** DATASET RECORDS follows **

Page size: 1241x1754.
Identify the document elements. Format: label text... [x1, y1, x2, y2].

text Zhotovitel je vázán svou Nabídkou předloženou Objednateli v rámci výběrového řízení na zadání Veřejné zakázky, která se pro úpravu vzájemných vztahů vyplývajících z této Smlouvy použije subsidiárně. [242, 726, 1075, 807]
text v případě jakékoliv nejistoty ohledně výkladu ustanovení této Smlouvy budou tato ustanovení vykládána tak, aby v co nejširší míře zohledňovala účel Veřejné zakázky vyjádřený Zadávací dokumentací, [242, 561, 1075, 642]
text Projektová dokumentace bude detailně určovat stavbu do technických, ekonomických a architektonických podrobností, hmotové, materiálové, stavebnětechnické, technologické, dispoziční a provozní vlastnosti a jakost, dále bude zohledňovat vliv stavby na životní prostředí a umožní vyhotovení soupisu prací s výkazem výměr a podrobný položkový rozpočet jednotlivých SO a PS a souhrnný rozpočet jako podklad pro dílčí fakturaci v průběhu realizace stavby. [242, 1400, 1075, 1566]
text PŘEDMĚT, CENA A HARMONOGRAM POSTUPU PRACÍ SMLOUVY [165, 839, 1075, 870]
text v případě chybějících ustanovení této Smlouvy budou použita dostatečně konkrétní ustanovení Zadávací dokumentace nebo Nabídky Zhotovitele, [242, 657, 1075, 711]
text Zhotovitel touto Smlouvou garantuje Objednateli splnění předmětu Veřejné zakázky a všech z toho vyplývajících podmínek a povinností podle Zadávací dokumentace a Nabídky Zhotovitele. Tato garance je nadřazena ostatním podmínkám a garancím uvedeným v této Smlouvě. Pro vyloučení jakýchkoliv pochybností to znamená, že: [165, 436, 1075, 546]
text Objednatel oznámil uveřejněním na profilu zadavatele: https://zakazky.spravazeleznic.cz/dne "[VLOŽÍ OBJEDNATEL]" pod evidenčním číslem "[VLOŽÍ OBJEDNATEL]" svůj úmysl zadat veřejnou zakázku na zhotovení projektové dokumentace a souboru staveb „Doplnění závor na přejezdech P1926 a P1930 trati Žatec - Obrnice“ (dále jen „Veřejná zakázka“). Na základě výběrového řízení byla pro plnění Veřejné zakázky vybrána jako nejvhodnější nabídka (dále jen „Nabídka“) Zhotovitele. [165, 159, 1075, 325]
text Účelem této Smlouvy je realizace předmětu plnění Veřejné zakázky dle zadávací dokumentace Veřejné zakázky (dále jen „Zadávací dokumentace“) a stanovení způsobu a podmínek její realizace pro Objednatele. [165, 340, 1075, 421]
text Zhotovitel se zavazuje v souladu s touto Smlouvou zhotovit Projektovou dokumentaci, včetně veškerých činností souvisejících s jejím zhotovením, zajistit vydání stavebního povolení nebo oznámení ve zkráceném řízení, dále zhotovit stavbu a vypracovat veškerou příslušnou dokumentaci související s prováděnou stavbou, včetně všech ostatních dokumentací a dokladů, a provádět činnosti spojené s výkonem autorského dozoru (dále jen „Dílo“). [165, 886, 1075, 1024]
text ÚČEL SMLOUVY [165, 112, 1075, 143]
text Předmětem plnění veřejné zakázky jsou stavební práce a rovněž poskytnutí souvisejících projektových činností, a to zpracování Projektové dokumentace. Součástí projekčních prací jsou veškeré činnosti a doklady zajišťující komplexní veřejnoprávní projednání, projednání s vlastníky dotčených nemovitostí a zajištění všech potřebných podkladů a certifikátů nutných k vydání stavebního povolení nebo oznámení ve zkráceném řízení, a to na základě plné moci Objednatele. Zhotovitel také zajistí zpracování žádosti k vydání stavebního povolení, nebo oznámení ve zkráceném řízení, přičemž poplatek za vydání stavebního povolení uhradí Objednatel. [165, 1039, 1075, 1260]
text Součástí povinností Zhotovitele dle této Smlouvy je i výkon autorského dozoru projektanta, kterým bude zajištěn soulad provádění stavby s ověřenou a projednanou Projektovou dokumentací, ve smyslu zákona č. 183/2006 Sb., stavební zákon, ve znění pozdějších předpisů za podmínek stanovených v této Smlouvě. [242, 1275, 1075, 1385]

** End of DATASET RECORDS **

> TO DO: With no alteration of any kind, give the data again in full.

> RESPONSE AREA:
Page size: 1241x1754.
Identify the document elements. Format: label text... [x1, y1, x2, y2].

text Zhotovitel je vázán svou Nabídkou předloženou Objednateli v rámci výběrového řízení na zadání Veřejné zakázky, která se pro úpravu vzájemných vztahů vyplývajících z této Smlouvy použije subsidiárně. [242, 726, 1075, 807]
text v případě jakékoliv nejistoty ohledně výkladu ustanovení této Smlouvy budou tato ustanovení vykládána tak, aby v co nejširší míře zohledňovala účel Veřejné zakázky vyjádřený Zadávací dokumentací, [242, 561, 1075, 642]
text Projektová dokumentace bude detailně určovat stavbu do technických, ekonomických a architektonických podrobností, hmotové, materiálové, stavebnětechnické, technologické, dispoziční a provozní vlastnosti a jakost, dále bude zohledňovat vliv stavby na životní prostředí a umožní vyhotovení soupisu prací s výkazem výměr a podrobný položkový rozpočet jednotlivých SO a PS a souhrnný rozpočet jako podklad pro dílčí fakturaci v průběhu realizace stavby. [242, 1400, 1075, 1566]
text PŘEDMĚT, CENA A HARMONOGRAM POSTUPU PRACÍ SMLOUVY [165, 839, 1075, 870]
text v případě chybějících ustanovení této Smlouvy budou použita dostatečně konkrétní ustanovení Zadávací dokumentace nebo Nabídky Zhotovitele, [242, 657, 1075, 711]
text Zhotovitel touto Smlouvou garantuje Objednateli splnění předmětu Veřejné zakázky a všech z toho vyplývajících podmínek a povinností podle Zadávací dokumentace a Nabídky Zhotovitele. Tato garance je nadřazena ostatním podmínkám a garancím uvedeným v této Smlouvě. Pro vyloučení jakýchkoliv pochybností to znamená, že: [165, 436, 1075, 546]
text Objednatel oznámil uveřejněním na profilu zadavatele: https://zakazky.spravazeleznic.cz/dne "[VLOŽÍ OBJEDNATEL]" pod evidenčním číslem "[VLOŽÍ OBJEDNATEL]" svůj úmysl zadat veřejnou zakázku na zhotovení projektové dokumentace a souboru staveb „Doplnění závor na přejezdech P1926 a P1930 trati Žatec - Obrnice“ (dále jen „Veřejná zakázka“). Na základě výběrového řízení byla pro plnění Veřejné zakázky vybrána jako nejvhodnější nabídka (dále jen „Nabídka“) Zhotovitele. [165, 159, 1075, 325]
text Účelem této Smlouvy je realizace předmětu plnění Veřejné zakázky dle zadávací dokumentace Veřejné zakázky (dále jen „Zadávací dokumentace“) a stanovení způsobu a podmínek její realizace pro Objednatele. [165, 340, 1075, 421]
text Zhotovitel se zavazuje v souladu s touto Smlouvou zhotovit Projektovou dokumentaci, včetně veškerých činností souvisejících s jejím zhotovením, zajistit vydání stavebního povolení nebo oznámení ve zkráceném řízení, dále zhotovit stavbu a vypracovat veškerou příslušnou dokumentaci související s prováděnou stavbou, včetně všech ostatních dokumentací a dokladů, a provádět činnosti spojené s výkonem autorského dozoru (dále jen „Dílo“). [165, 886, 1075, 1024]
text ÚČEL SMLOUVY [165, 112, 1075, 143]
text Předmětem plnění veřejné zakázky jsou stavební práce a rovněž poskytnutí souvisejících projektových činností, a to zpracování Projektové dokumentace. Součástí projekčních prací jsou veškeré činnosti a doklady zajišťující komplexní veřejnoprávní projednání, projednání s vlastníky dotčených nemovitostí a zajištění všech potřebných podkladů a certifikátů nutných k vydání stavebního povolení nebo oznámení ve zkráceném řízení, a to na základě plné moci Objednatele. Zhotovitel také zajistí zpracování žádosti k vydání stavebního povolení, nebo oznámení ve zkráceném řízení, přičemž poplatek za vydání stavebního povolení uhradí Objednatel. [165, 1039, 1075, 1260]
text Součástí povinností Zhotovitele dle této Smlouvy je i výkon autorského dozoru projektanta, kterým bude zajištěn soulad provádění stavby s ověřenou a projednanou Projektovou dokumentací, ve smyslu zákona č. 183/2006 Sb., stavební zákon, ve znění pozdějších předpisů za podmínek stanovených v této Smlouvě. [242, 1275, 1075, 1385]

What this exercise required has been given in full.